Pour enrichir le contenu de son application "News", Apple contacte des blogueurs pour leur demander l'autorisation d'exploiter leur flux RSS. Ou plutôt pour les prévenir qu'il présume qu'ils seront d'accord avec les termes qu'il fixe lui-même, dont l'obligation de dédommager Apple de toute conséquence juridique du contenu publié.

Ah… les juristes. Pour préparer le lancement de son service News intégré à iOS 9, qui comme son nom l'indique offrira un accès simplifié aux contenus journalistiques, Apple a commencé à contacter des blogueurs pour les prévenir qu'il allait exploiter le contenu de leur flux RSS. La firme de Cupertino prévient les médias concernés qu'il se donne par défaut le droit de publier le contenu du flux sur son application, et de l'entourer de publicités, sans reverser un seul centime aux auteurs. Jusque là, rien que de très classique pour une application de syndication de contenus, le flux RSS ayant précisément été inventé pour faciliter ce type d'exploitation, commerciale ou non. Mais Apple ne fait rien comme les autres.

Comme le note le blogueur Mike Ash, le créateur de l'iPhone prévient dans son courriel qu'il présume que l'auteur est d'accord avec toute une série de conditions contractuelles qu'il a lui-même fixées, dont le fait que "si nous recevons une revendication judiciaire concernant votre contenu RSS, nous vous le dirons pour que vous puissiez résoudre le problème, y compris en indemnisant Apple si Apple est inclus dans la revendication".

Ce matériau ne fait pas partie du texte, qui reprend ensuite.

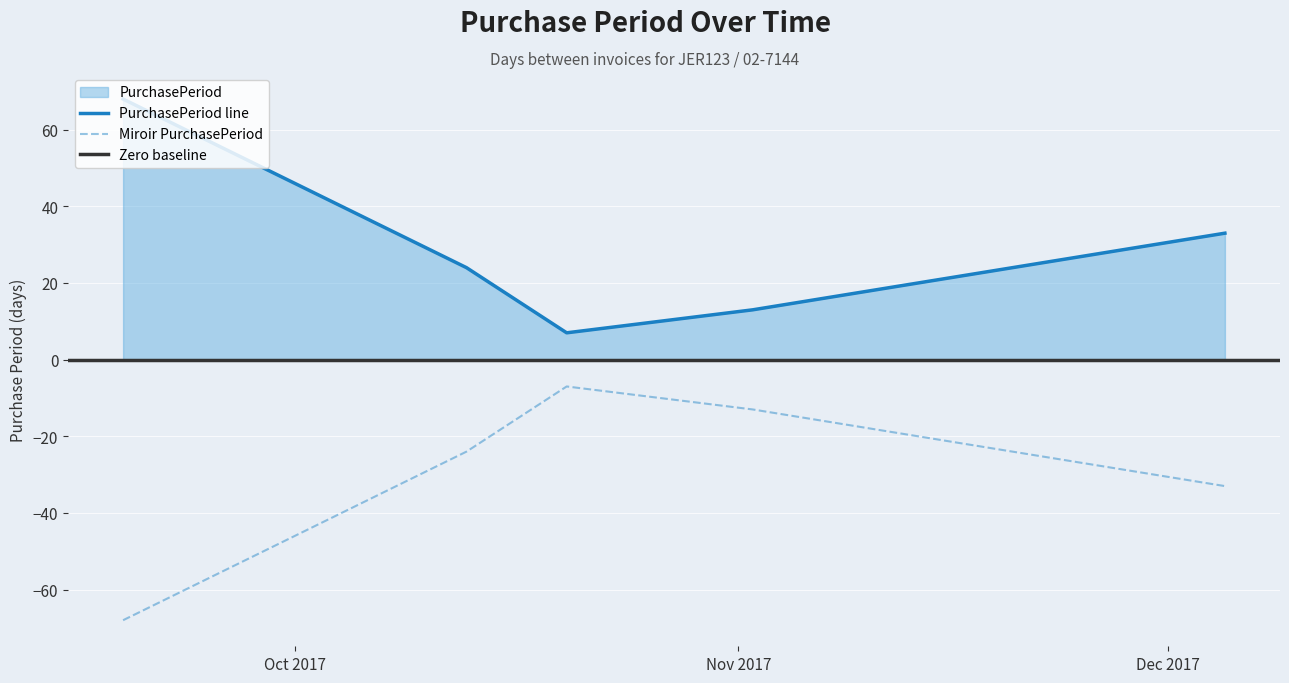

Approximately how many times larger is the value at 2017-10-13 compared to 2017-09-19?

0.4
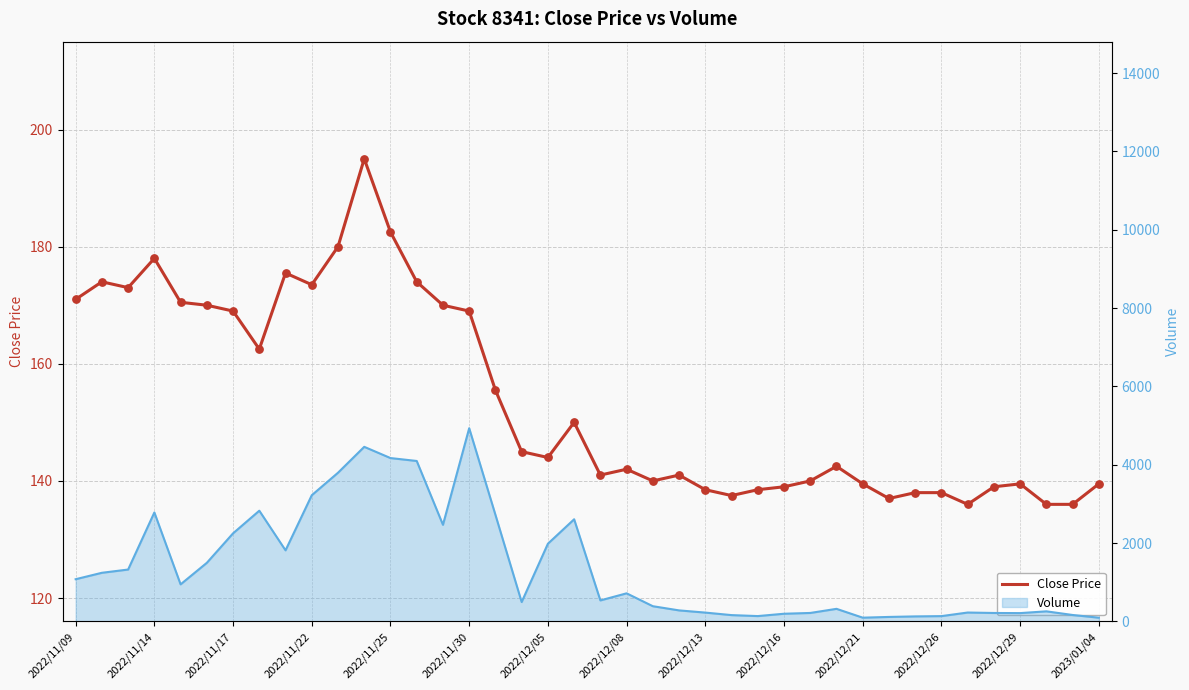

Which has a higher value, 2022/11/25 or 16?

2022/11/25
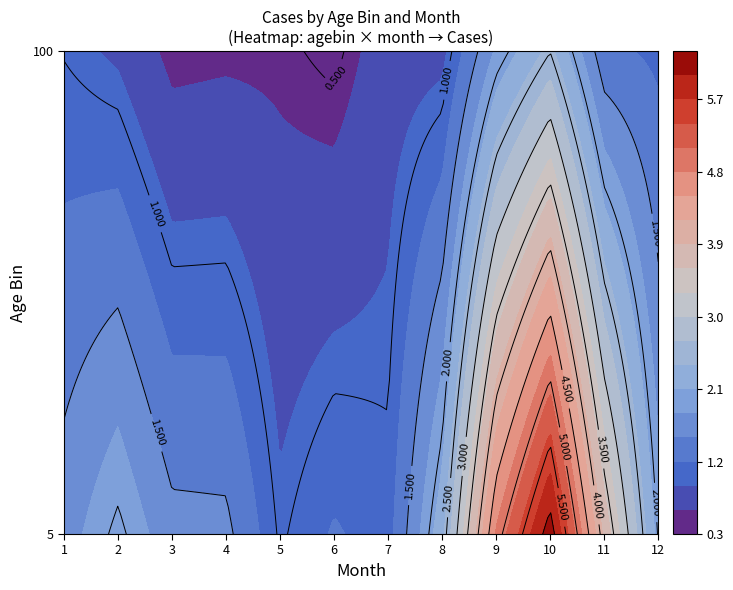

Between 4 and 6, which series saw the biggest shift?

5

En clair, si Apple prend le flux RSS d'un média qui diffuse des contenus piratés, racistes, diffamatoires, etc., et se trouve donc à diffuser lui-même des contenus illicites, Apple demande au média de se porter garant et de le dédommager en cas de poursuites. Et il présume, par son courriel, que le blogueur est d'accord.

"Si vous ne voulez pas inclure vos flux RSS dans News, répondez "NON" à ce courriel et nous supprimerons vos flux RSS", dit le message envoyé par Apple. Qui ne répond pas est présumé avoir accepté de dédommager Apple.

Evidemment ça ne vaut strictement rien sur le plan juridique, le consentement à un contrat en ligne nécessitant plus que la présentation du contrat par celui qui le demande, mais Apple pourra toujours tenter en cas de problème de rappeler son e-mail à un blogueur peu versé dans les subtilités du droit, pour faire pression sur lui.